50Friendly societies: application of enactments

(1)Section 463 of the Taxes Act 1988 (application to life or endowment business of friendly societies of Corporation Tax Acts as they apply to mutual life assurance business) shall be renumbered as subsection (1) of that section.

(2)After that provision as so renumbered there shall be added—

(2)The provisions of the Corporation Tax Acts which apply on the transfer of the whole or part of the long term business of an insurance company to another company shall apply in the same way—

(a)on the transfer of the whole or part of the business of a friendly society to another friendly society (and on the amalgamation of friendly societies), and

(b)on the transfer of the whole or part of the business of a friendly society to a company which is not a friendly society (and on the conversion of a friendly society into such a company),

so however that the Treasury may by regulations provide that those provisions as so applied shall have effect subject to such modifications and exceptions as may be prescribed by the regulations.
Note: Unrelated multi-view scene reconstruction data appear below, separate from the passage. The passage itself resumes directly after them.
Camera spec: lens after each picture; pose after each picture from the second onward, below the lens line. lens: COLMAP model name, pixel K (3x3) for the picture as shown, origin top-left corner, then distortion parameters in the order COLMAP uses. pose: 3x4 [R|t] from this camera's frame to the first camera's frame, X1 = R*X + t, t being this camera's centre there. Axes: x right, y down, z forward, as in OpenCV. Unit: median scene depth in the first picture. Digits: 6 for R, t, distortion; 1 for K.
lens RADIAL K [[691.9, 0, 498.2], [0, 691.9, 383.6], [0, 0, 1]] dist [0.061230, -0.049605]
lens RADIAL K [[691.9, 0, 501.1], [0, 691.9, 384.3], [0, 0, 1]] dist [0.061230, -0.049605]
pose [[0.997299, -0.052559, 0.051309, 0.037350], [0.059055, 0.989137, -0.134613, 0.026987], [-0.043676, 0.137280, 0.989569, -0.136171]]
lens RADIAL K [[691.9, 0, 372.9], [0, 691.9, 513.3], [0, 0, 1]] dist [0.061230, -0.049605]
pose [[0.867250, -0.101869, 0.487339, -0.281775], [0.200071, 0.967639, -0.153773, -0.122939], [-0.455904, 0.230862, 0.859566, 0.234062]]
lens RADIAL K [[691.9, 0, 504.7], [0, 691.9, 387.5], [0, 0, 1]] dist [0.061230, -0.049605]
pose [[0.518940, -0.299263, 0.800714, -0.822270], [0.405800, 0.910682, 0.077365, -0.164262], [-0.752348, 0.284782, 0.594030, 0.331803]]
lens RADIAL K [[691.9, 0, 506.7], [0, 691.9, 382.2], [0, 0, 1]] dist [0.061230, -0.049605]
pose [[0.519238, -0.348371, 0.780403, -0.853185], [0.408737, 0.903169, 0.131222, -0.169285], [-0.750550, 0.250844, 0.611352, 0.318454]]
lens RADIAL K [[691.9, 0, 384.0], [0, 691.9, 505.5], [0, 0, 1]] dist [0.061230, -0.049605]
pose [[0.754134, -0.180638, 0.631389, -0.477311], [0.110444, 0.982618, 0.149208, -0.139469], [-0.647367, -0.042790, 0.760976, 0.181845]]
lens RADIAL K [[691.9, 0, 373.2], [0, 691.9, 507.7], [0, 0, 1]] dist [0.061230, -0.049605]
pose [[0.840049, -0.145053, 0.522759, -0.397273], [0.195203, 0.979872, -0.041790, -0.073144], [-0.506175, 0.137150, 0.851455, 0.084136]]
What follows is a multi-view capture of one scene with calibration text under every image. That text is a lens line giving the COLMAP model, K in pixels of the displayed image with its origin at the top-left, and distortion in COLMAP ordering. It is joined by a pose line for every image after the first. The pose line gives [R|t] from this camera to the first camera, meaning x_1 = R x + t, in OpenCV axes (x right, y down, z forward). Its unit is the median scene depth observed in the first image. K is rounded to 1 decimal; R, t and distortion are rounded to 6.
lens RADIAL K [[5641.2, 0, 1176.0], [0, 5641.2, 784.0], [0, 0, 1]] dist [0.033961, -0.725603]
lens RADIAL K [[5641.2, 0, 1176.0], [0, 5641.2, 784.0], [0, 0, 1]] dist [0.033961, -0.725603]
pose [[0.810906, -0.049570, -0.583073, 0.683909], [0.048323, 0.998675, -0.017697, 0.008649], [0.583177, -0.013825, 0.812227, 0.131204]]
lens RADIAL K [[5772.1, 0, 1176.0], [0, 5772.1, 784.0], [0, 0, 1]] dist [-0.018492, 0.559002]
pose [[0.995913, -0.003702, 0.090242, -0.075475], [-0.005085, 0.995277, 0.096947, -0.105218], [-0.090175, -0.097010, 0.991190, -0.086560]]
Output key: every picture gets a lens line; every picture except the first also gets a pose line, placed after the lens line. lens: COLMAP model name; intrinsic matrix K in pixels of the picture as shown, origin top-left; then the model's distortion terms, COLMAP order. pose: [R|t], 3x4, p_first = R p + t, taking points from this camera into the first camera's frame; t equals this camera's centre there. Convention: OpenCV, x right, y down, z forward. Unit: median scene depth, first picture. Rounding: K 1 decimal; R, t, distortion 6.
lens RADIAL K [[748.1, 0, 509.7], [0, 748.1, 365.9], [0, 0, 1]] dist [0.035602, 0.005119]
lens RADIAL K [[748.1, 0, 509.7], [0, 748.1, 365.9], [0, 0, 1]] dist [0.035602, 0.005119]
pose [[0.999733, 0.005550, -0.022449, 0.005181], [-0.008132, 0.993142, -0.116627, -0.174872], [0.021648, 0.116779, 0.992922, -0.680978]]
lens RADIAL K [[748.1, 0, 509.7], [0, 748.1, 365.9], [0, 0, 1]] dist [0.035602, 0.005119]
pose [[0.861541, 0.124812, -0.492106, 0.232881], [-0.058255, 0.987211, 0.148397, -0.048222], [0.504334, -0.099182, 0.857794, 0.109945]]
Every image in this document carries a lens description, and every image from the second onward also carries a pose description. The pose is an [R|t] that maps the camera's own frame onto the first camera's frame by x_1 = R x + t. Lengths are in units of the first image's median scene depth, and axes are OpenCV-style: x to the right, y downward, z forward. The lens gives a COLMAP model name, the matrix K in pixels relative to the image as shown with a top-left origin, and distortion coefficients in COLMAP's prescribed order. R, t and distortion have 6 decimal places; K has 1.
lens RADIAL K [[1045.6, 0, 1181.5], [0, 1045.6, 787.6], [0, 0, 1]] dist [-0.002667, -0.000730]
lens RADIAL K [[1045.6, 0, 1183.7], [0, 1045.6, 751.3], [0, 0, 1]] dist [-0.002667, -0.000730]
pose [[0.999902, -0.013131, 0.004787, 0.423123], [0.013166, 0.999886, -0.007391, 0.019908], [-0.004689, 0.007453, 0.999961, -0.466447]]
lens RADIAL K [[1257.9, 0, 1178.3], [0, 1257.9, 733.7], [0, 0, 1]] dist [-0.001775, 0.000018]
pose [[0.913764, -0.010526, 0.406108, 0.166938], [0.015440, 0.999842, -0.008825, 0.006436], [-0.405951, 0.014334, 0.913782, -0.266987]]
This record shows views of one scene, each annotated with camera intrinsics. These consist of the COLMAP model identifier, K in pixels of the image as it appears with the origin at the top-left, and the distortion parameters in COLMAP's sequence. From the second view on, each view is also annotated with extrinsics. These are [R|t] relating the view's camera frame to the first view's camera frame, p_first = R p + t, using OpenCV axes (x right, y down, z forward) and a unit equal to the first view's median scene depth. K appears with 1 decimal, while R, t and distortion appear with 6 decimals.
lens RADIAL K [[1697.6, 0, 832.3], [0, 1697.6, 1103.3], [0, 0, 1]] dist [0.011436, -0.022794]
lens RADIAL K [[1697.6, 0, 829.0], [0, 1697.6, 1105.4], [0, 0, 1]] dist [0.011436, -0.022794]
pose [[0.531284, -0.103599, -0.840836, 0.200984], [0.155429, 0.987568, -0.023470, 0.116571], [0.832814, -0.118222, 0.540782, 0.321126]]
(3)The Treasury may by regulations provide that the provisions of the Corporation Tax Acts which apply on the transfer of the whole or part of the long term business of an insurance company to another company shall have effect where the transferee is a friendly society subject to such modifications and exceptions as may be prescribed by the regulations.

(4)Regulations under this section may make different provision for different cases and may include provision having retrospective effect.